Create a function to walk down the list of blobs checking pointers and magic numbers. It should signal an error (maybe print to stderr, maybe lockup the cpu with while (1) { /* nada */ }, maybe enter the debugger... depends on your hardware) if it finds things messed up.
Create a macro EXIT() that checks your stack of blobs, then de-links the topmost from the linked list.
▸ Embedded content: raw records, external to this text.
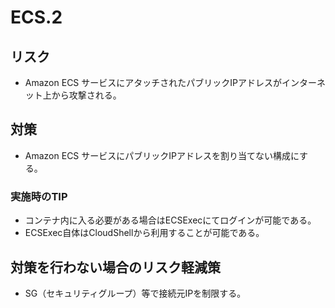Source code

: # ECS.2

## リスク

- Amazon ECS サービスにアタッチされたパブリックIPアドレスがインターネット上から攻撃される。

## 対策

- Amazon ECS サービスにパブリックIPアドレスを割り当てない構成にする。

### 実施時のTIP

- コンテナ内に入る必要がある場合はECSExecにてログインが可能である。
- ECSExec自体はCloudShellから利用することが可能である。

## 対策を行わない場合のリスク軽減策

- SG（セキュリティグループ）等で接続元IPを制限する。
It needs to be put at the exit points of all your functions.
#define EXIT() do { \
check_debug_blobs(); \
top_of_stack_debug_blobs = new_stack_debug_blob.called_by; \
new_stack_debug_blob.magic1 -= 1; /* paranoia */ \
} while (0)
Probably will also need to replace all return's with RETURN macro calls, the RETURN macro is just like EXIT, but has a return before the } while (0).
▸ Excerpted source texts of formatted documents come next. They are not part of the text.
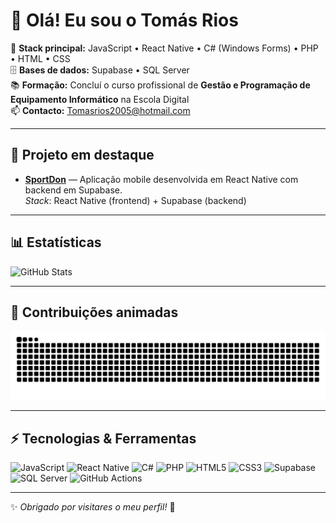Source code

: # 👋 Olá! Eu sou o Tomás Rios

🎯 **Stack principal:** JavaScript • React Native • C# (Windows Forms) • PHP • HTML • CSS  
🗄️ **Bases de dados:** Supabase • SQL Server  
📚 **Formação:** Concluí o curso profissional de **Gestão e Programação de Equipamento Informático** na Escola Digital  
📫 **Contacto:** <Tomasrios2005@hotmail.com> 

---

## 🚀 Projeto em destaque

- [**SportDon**](https://github.com/7Rios/SportDon) — Aplicação mobile desenvolvida em React Native com backend em Supabase.  
  _Stack_: React Native (frontend) + Supabase (backend) 

---

## 📊 Estatísticas

![GitHub Stats](https://github-readme-stats.vercel.app/api?username=7Rios&show_icons=true&theme=dracula)

---

## 🐍 Contribuições animadas

![Snake animation](https://raw.githubusercontent.com/7Rios/7Rios/output/snake.svg)

---

## ⚡ Tecnologias & Ferramentas

![JavaScript](https://img.shields.io/badge/JavaScript-F7DF1E?style=for-the-badge&logo=javascript&logoColor=black)
![React Native](https://img.shields.io/badge/React_Native-20232A?style=for-the-badge&logo=react&logoColor=61DAFB)
![C#](https://img.shields.io/badge/C%23-239120?style=for-the-badge&logo=c-sharp&logoColor=white)
![PHP](https://img.shields.io/badge/PHP-777BB4?style=for-the-badge&logo=php&logoColor=white)
![HTML5](https://img.shields.io/badge/HTML5-E34F26?style=for-the-badge&logo=html5&logoColor=white)
![CSS3](https://img.shields.io/badge/CSS3-1572B6?style=for-the-badge&logo=css3&logoColor=white)
![Supabase](https://img.shields.io/badge/Supabase-3ECF8E?style=for-the-badge&logo=supabase&logoColor=white)
![SQL Server](https://img.shields.io/badge/SQL_Server-CC2927?style=for-the-badge&logo=microsoft-sql-server&logoColor=white)
![GitHub Actions](https://img.shields.io/badge/GitHub_Actions-2088FF?style=for-the-badge&logo=github-actions&logoColor=white)

---

✨ _Obrigado por visitares o meu perfil!_ 🚀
Create a function to walk down the list of blobs printing out the function names, call it something like stacktrace or backtrace maybe.
Write a program to instrument your C code with calls to ENTER(f) and EXIT() and RETURN(x).
Left out a few details to let you have fun with it...
See also Any porting available of backtrace for uclibc?

There is an implementation at RosettaCode.org which uses the same basic idea as #jsl4tv's suggestion.
Example, given the following classic C code with built in "hang":
#include <stdio.h>
#include <stdlib.h>
void inner(int k)
{
for(;;){} /* hang */
}
void middle(int x, int y)
{
inner(x*y);
}
void outer(int a, int b, int c)
{
middle(a+b, b+c);
}
int main()
{
outer(2,3,5);
return(EXIT_SUCCESS);
}
#define STACK_TRACE_ON and #include "stack_trace.h" from RosettaCode.org then insert BEGIN(f)/ENDs where required:
#include <stdio.h>
#include <stdlib.h>
#define STACK_TRACE_ON /* compile in these "stack_trace" routines */
#include "stack_trace.h"
void inner(int k)
BEGIN(inner)
print_indent(); printf("*** Now dump the stack ***\n");
print_stack_trace();
for(;;){} /* hang */
END
void middle(int x, int y)
BEGIN(middle)
inner(x*y);
END
void outer(int a, int b, int c)
BEGIN(outer)
middle(a+b, b+c);
END
int main()
BEGIN(main)
stack_trace.on = TRUE; /* turn on runtime tracing */
outer(2,3,5);
stack_trace.on = FALSE;
RETURN(EXIT_SUCCESS);
END
Produces:
stack_trace_test.c:19: BEGIN outer[0x80487b4], stack(depth:1, size:60)
stack_trace_test.c:14: BEGIN middle[0x8048749], stack(depth:2, size:108)
stack_trace_test.c:8: BEGIN inner[0x80486d8], stack(depth:3, size:156)
stack_trace_test.c:8: *** Now dump the stack ***
stack_trace_test.c:8: inner[0x80486d8] --- stack(depth:4, size:156) ---
stack_trace_test.c:14: middle[0x8048749] --- stack(depth:3, size:108) ---
stack_trace_test.c:19: outer[0x80487b4] --- stack(depth:2, size:60) ---
stack_trace_test.c:24: main[0x804882a] --- stack(depth:1, size:0) ---
stack_trace_test.c:8: --- (depth 4) ---
A well polished [open source] version of this BEGIN ~ END method would be perfect. (Esp if it has a "FINALLY" clause for exception handling).
Hints/URLs appreciated.

on Symbian there were some scripts made to go over the registers and stack looking for things that looked like code addresses.
This is not portable, but it doesn't depend on decorating the code either. This was a necessary tradeoff on a platform where byte counts mattered... and it wasn't nearly as limited as Z80! But limited enough to compile without frame-pointers and such.
To calculate a backtrace from a stack without frame-pointers you have to work up the stack not down it.